Consigo ouvir as profecias. Eu não as esqueço.
O meu corpo não esquece cada atrocidade; a minha mente é esse poço que vislumbras.
Debruça-te: é o lugar onde guardo cada violência, cada abraço. O lugar de sorrisos e de lágrimas. Guarda o vazio dos meus dias e o sufoco de mil imagens e impulsos, enquanto vagueio nos lugares que existem.
Quero dizer-te um segredo: tenho dias que tenho de abraçar o meu corpo para não fugir.
Consegues fechar os teus olhos para entenderes a minha imagem?
Ainda não consegui lutar contra tudo, preciso de tempo para combater.
Tem sido um longo Inverno: podia jurar-te que caíram mil gotas de chuva no meu rosto!
Às vezes penso que ele chegou cedo de mais e não compreendo que a minha pele estale com o frio, como que um terramoto que me desfragmenta. Se não te importas, ajudas-me a reconstruir?
Tenho tentado colocar-me sobre os telhados das pessoas para lhes falar que o mundo desmoronou, mas para te dizer a verdade, parece que estão adormecidas.
O que será que as adormeceu? Será que não aguentaram o frio?
Bem, espero que seja apenas um breve repouso; o mundo ficaria um lugar demasiado sozinho se pudesse apenas contar comigo.
Espero que todas estas palavras estejam a chegar ao teu lugar no Universo.
É muito importante que todas as letras se unam para tua compreensão, sei que tem sido um momento difícil, uma casa a ruir constantemente. Mas descansa, porque o que me resta ainda permite que segure algo entre os meus dedos para que assim, mesmo com todo este caos de vogais e consoantes, possas olhar o que existe.
Sabes que às vezes penso em fugir para o lugar onde te encontras?
Penso muitas vezes que será um lugar bonito do espaço. Se tu lês a forma do meu pensamento, então não pode ser um lugar errado e por isso desejo muitas vezes partilhá-lo contigo. Não quero ficar sozinho para sempre!
A gravidade dissolveu-se, penso que é por isso existe o caos.
Duvido que algum dia queiras regressar ao lugar que te deu forma. Não te posso sequer pedir que voltes, seria demasiado doloroso. Tenho a sensação que o tempo se arrasta.
Escrevo estas palavras, se não me engano, há centenas de anos e as pessoas continuam adormecidas. Que aconteceu com os corpos?
Começou a chover novamente... Algumas gotas caem sobre o meu piano envelhecido pelo tempo, cada torrente forma um som e dou por mim a desejar que as nuvens estejam a despedir-se de mim com melodias contidas em gotas! No fundo sei que é mais uma das minhas tentativas de alcançar... a árvore! Lembras-te quando te falei dela? É gigante, mas aposto que contém todos os frutos silvestres do mundo.
Não compreendo porque nunca consigo terminar de subi-la!
Certamente que será mais fácil atravessar os muros que se encontram dentro das pessoas! Tenho-me magoado bastante de tanto tentar subir a minha árvore. Não te rias dessa forma, eu não sei desistir!
E há uma coisa que devias saber, por isso vou contar-ta: às vezes vou encontrando letras ordenadas no troco da árvore. Algumas movem-se quando as aperto para não cair, outras não se importam e deixam-me continuar a fazê-lo e nesses dias já subo mais um pouco. Mas sabes, de todas as vezes que caí lá do alto, a última foi a vez mais intrigante, tinha dezenas de letras e diziam as coisas que em tempo ouvi noutras vozes.

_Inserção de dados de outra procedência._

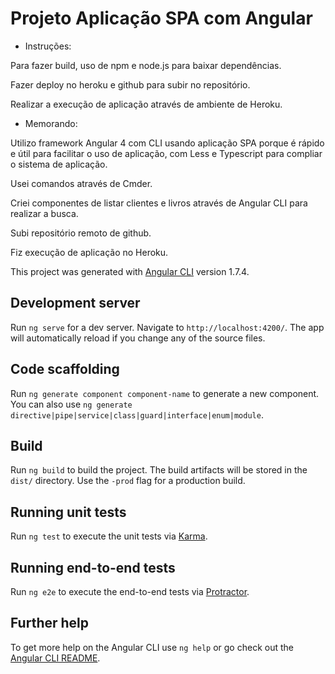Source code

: # Projeto Aplicação SPA com Angular

- Instruções:

Para fazer build, uso de npm e node.js para baixar dependências.

Fazer deploy no heroku e github para subir no repositório.

Realizar a execução de aplicação através de ambiente de Heroku.

- Memorando:

Utilizo framework Angular 4 com CLI usando aplicação SPA porque é rápido e útil para facilitar o uso de aplicação, com Less e Typescript para compliar o sistema de aplicação.

Usei comandos através de Cmder. 

Criei componentes de listar clientes e livros através de Angular CLI para realizar a busca.

Subi repositório remoto de github.

Fiz execução de aplicação no Heroku.


This project was generated with [Angular CLI](https://github.com/angular/angular-cli) version 1.7.4.

## Development server

Run `ng serve` for a dev server. Navigate to `http://localhost:4200/`. The app will automatically reload if you change any of the source files.

## Code scaffolding

Run `ng generate component component-name` to generate a new component. You can also use `ng generate directive|pipe|service|class|guard|interface|enum|module`.

## Build

Run `ng build` to build the project. The build artifacts will be stored in the `dist/` directory. Use the `-prod` flag for a production build.

## Running unit tests

Run `ng test` to execute the unit tests via [Karma](https://karma-runner.github.io).

## Running end-to-end tests

Run `ng e2e` to execute the end-to-end tests via [Protractor](http://www.protractortest.org/).

## Further help

To get more help on the Angular CLI use `ng help` or go check out the [Angular CLI README](https://github.com/angular/angular-cli/blob/master/README.md).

Talvez me saibas tu dizer se já as encontraste no teu lugar, acho até estranho que elas estejam por aqui. Cheguei mesmo a pensar que o fizeram desta forma porque se esgotaram os outros lugares.
“A cidade está deserta,
E alguém escreveu o teu nome em toda a parte:
Nas casas, nos carros, nas pontes, nas ruas.
Em todo o lado essa palavra
Repetida ao expoente da loucura!
Ora amarga! Ora doce!
Para nos lembrar que o amor é uma doença,
Quando nele julgamos ver a nossa cura!'
Lembro-me vagamente de ter encontrado um ser humano nestes milénios, desde que vivo.
Foi mesmo no único dia de Sol de que tenho memória. Vi que começara a chover dentro desse ser e perguntei então porque chovia. “A minha realidade não me permite entender tal coisa.”. Agora lembro perfeitamente que me disse essa mesma frase! Contudo, não sei dizer-te mais nada sobre esse momento. Recordo-me apenas que me distraí por alguns séculos e quando olhei de novo, o ser humano tinha desaparecido...
E tudo o que me deixou foram as palavras... e o Inverno como herança.